◆ **Passage**:
• • • •

What it means for on-premise AI in China

For Chinese data centers and enterprises committed to self-hosted infrastructure, these chips represent a necessary middle ground. On one hand, they enable the building of on-premise clusters for model training and serving, ensuring data sovereignty and direct control—a critical point under Chinese regulations. On the other hand, reduced per-chip performance forces a reconsideration of TCO: reaching the same compute throughput requires more units, with a knock-on effect on energy consumption and operational costs. Nevertheless, for many workloads such as fine-tuning or inference on quantized models (e.g., INT8), the performance gap may be acceptable, especially when the alternative is no access to advanced silicon at all. Moreover, using local accelerators avoids dependency on foreign cloud providers, something Chinese authorities strongly favor. For those evaluating on-premise deployments in China, hardware vendor selection thus introduces an additional trade-off between performance and regulatory compliance.

The fragmentation of AI hardware: two parallel worlds

Qualcomm's move is part of a broader bifurcation in the global AI semiconductor market. While the U.S. administration aims to slow China's technological progress in AI, Beijing's response has been to accelerate investments in domestic chipmakers like Biren and Moore Thread. The result is a kind of "silicon curtain" separating two hardware ecosystems: one based on full-performance NVIDIA, AMD, and Intel products for the rest of the world, and one made of nerfed or locally designed solutions for China. For multinational companies with operations in China, this scenario adds complexity: managing heterogeneous server fleets with differently optimized drivers and frameworks can increase maintenance costs and reduce software portability. Moreover, fragmentation risks slowing the adoption of shared standards, creating separate pockets of expertise.

• • • •

◆ **Work task A**:
Decide whether each statement agrees with the passage on AI chips in China. Answer yes or no for each, and quote the words of the passage that decide it.
(i) Lower per-chip performance means more units are needed to reach the same compute throughput.
(ii) Chinese authorities prefer that enterprises rely on foreign cloud providers.
(iii) Biren and Moore Thread are named as domestic chipmakers in which Beijing is accelerating investment.
◆ **Work task B**:
Answer these questions from the passage on AI chips in China:
(i) Which quantization format is given as an example?
(ii) What term is used for the separation between the two hardware ecosystems?
(iii) Whose full-performance products make up the ecosystem for the rest of the world?
◆ **Work task C**: Carry on the passage on AI chips in China from the point where it stops.

• • • •

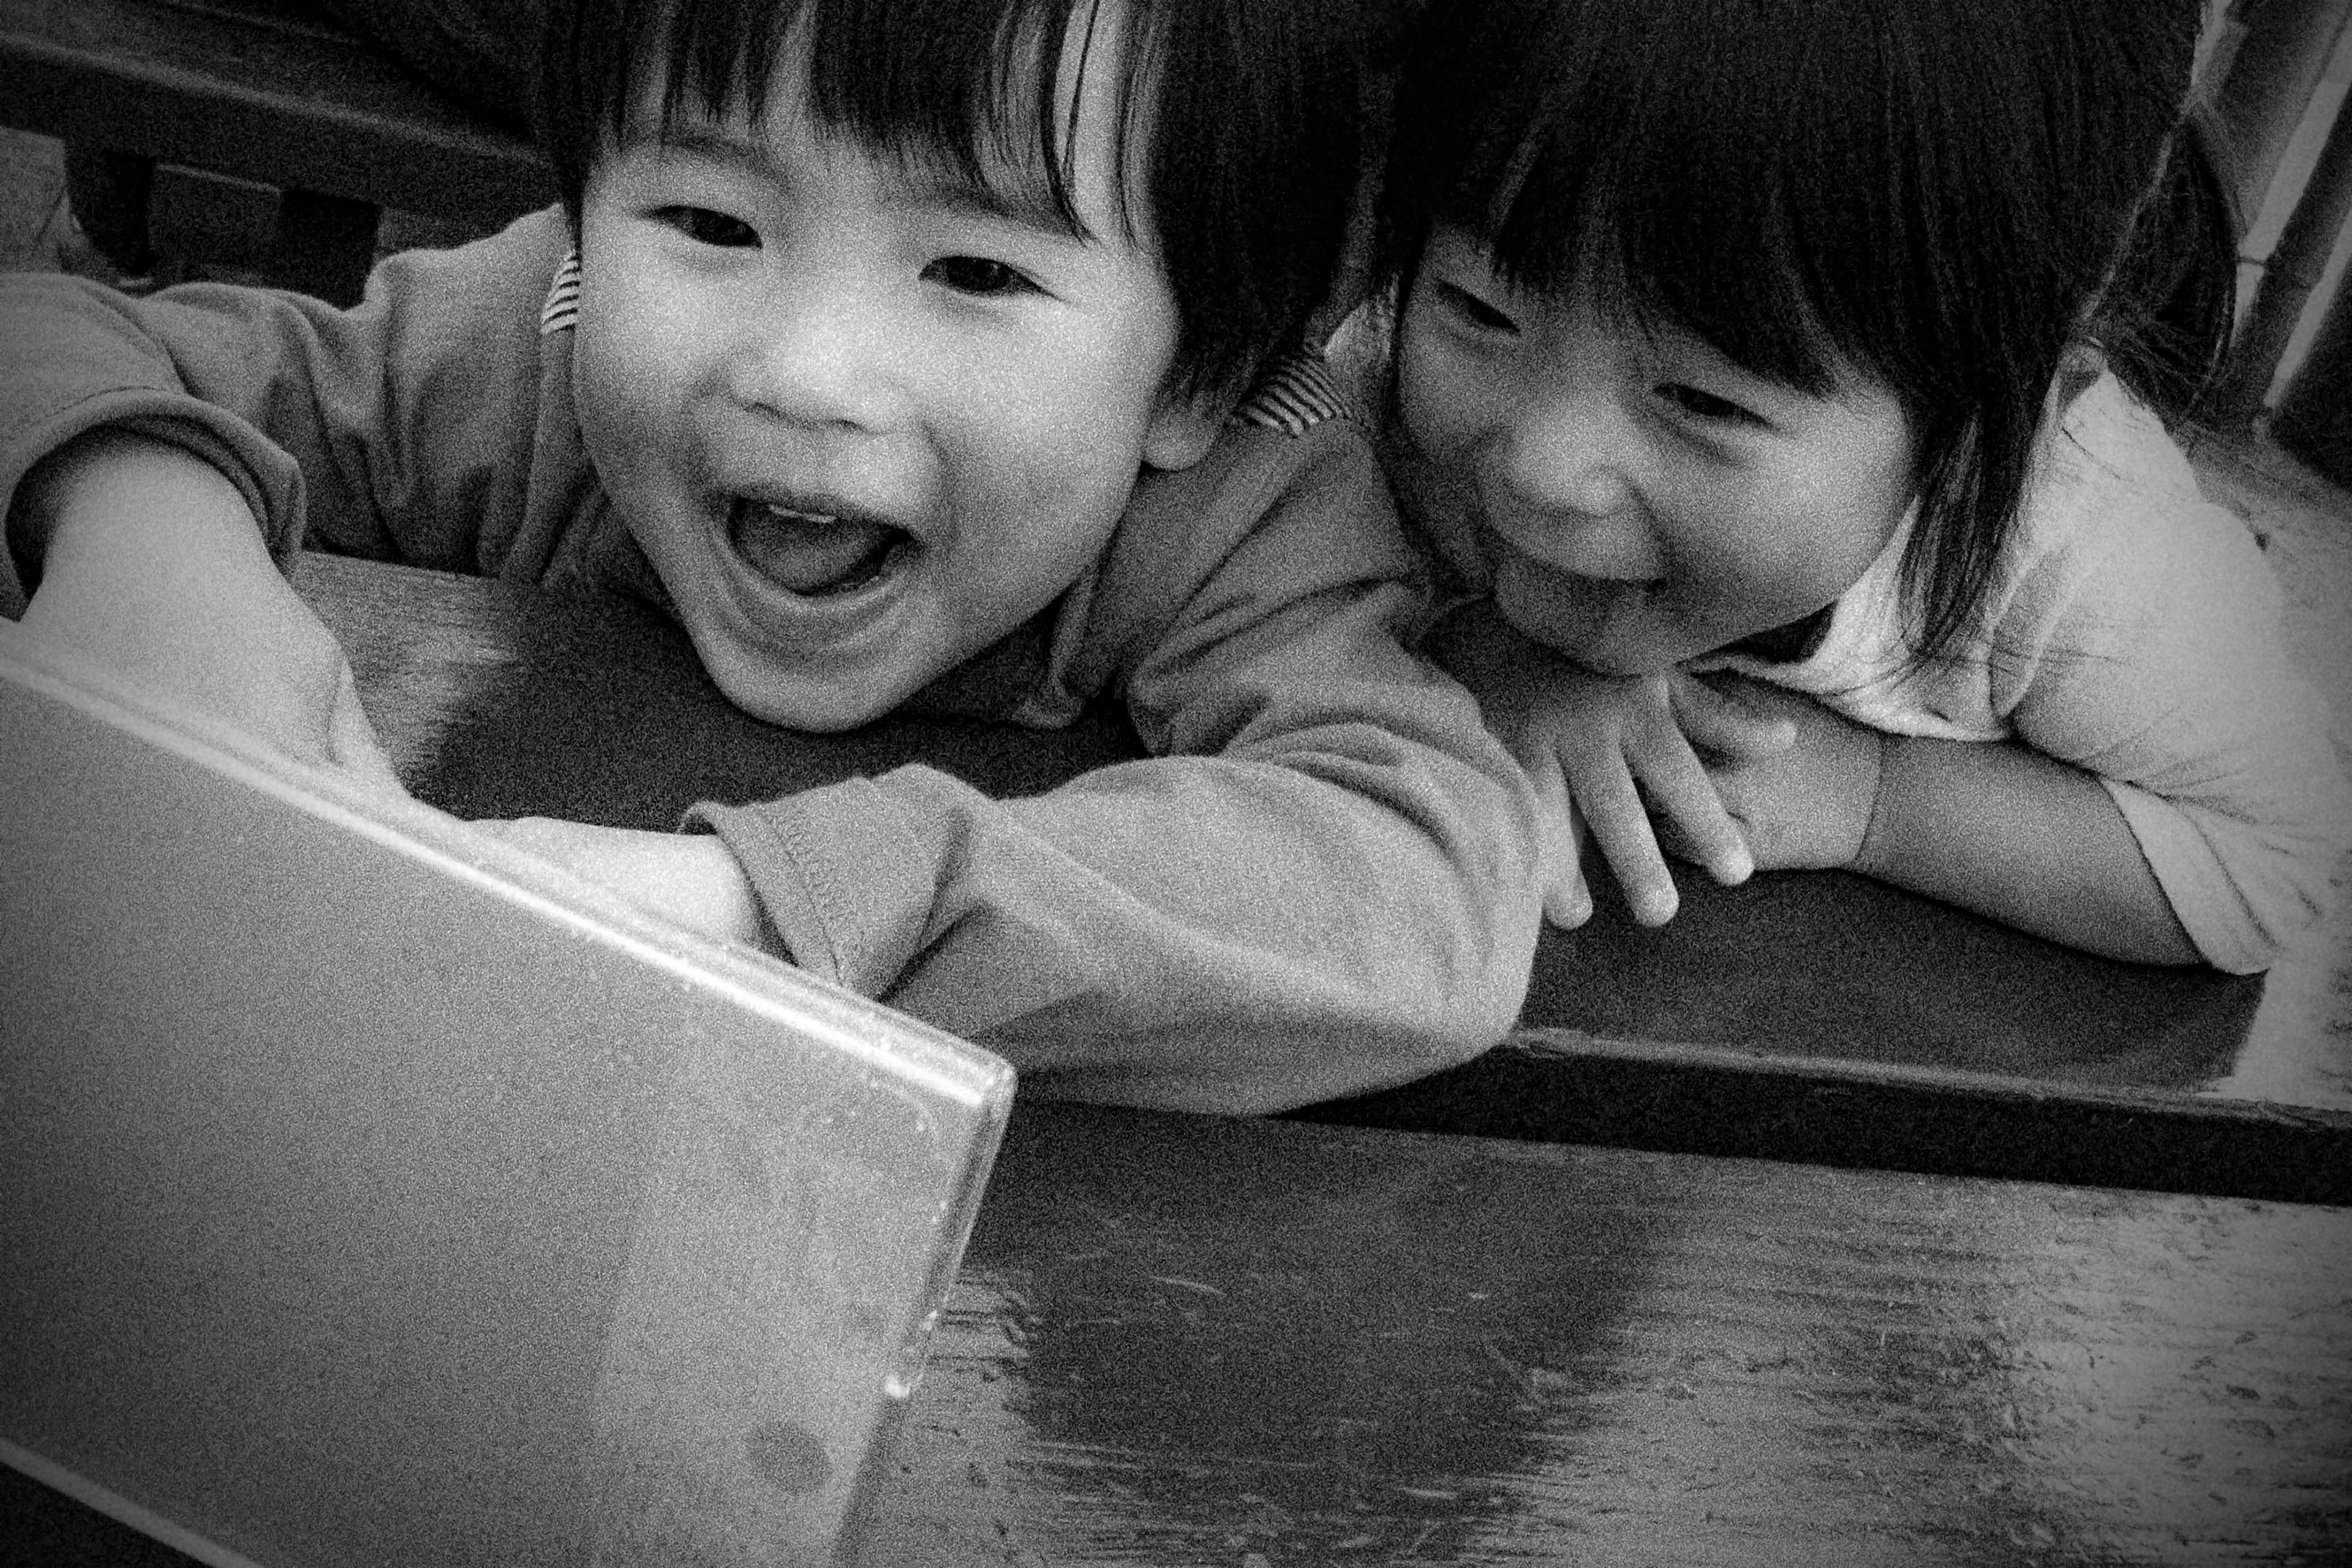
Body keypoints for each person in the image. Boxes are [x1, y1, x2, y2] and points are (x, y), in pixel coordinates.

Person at [0, 0, 1544, 1111]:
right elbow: (46, 331)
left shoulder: (1245, 509)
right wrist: (145, 540)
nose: (805, 370)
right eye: (712, 223)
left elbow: (1420, 871)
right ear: (585, 221)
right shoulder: (525, 353)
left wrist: (755, 912)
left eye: (976, 269)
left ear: (1197, 371)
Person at [1331, 0, 2351, 972]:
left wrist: (1876, 803)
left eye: (1703, 402)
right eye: (1479, 310)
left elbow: (2281, 864)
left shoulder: (2087, 563)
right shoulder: (1375, 379)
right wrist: (1483, 654)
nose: (1539, 469)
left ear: (1993, 422)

• • • •

◆ **Written answer A**:
(i) Yes: "reaching the same compute throughput requires more units"
(ii) No: "using local accelerators avoids dependency on foreign cloud providers, something Chinese authorities strongly favor"
(iii) Yes: "Beijing's response has been to accelerate investments in domestic chipmakers like Biren and Moore Thread"

◆ **Written answer B**:
(i) INT8
(ii) A "silicon curtain"
(iii) NVIDIA, AMD, and Intel

◆ **Written answer C**:
Outlook: a precarious balance between trade and security

The strategy of nerfed versions keeps the door to the Chinese market open, but it's an unstable equilibrium. U.S. regulators could tighten the parameters further, rendering the newly introduced chips obsolete almost overnight. At the same time, China is investing heavily to close the technology gap, which could lead, in the medium term, to competitive homegrown solutions, reducing reliance on imports. For IT managers and decision-makers operating in China's AI sector, this regulatory and technological uncertainty becomes a key variable in on-premise infrastructure planning. The analysis of trade-offs between performance, TCO, and supply risk will only grow in importance. At AI-RADAR, we will continue to track these developments, because hardware choices for inference and training are never just about specs—they are strategic factors that shape the long-term viability of projects.